• **WRITTEN TASK**: The data below is to be transcribed word for word; pictures are to be excluded.

"""

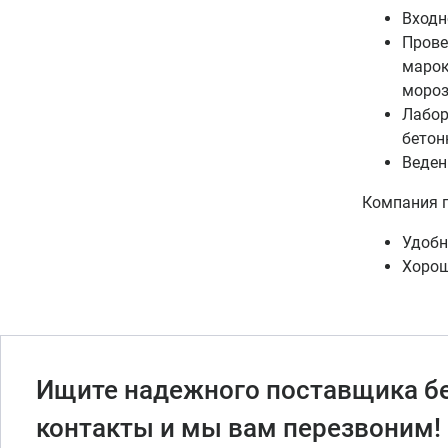
Входн
Прове
марок
мороз
Лабор
бетон
Веден
Компания п
Удобн
Хорош
Ищите надежного поставщика бе
контакты и мы вам перезвоним!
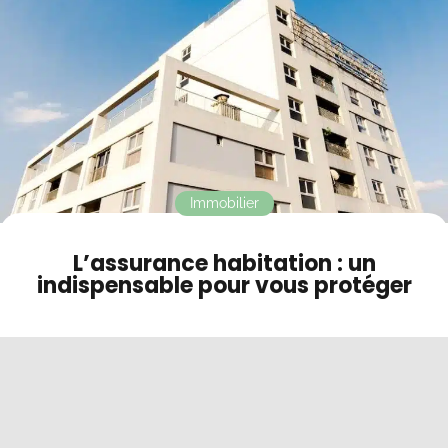
Contact
Mode sombre
Immobilier
L’assurance habitation : un
indispensable pour vous protéger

"""

• **TASK RESPONSE**:
Входн
Прове
марок
мороз
Лабор
бетон
Веден
Компания п
Удобн
Хорош
Ищите надежного поставщика бе
контакты и мы вам перезвоним!
Contact
Mode sombre
Immobilier
L’assurance habitation : un
indispensable pour vous protéger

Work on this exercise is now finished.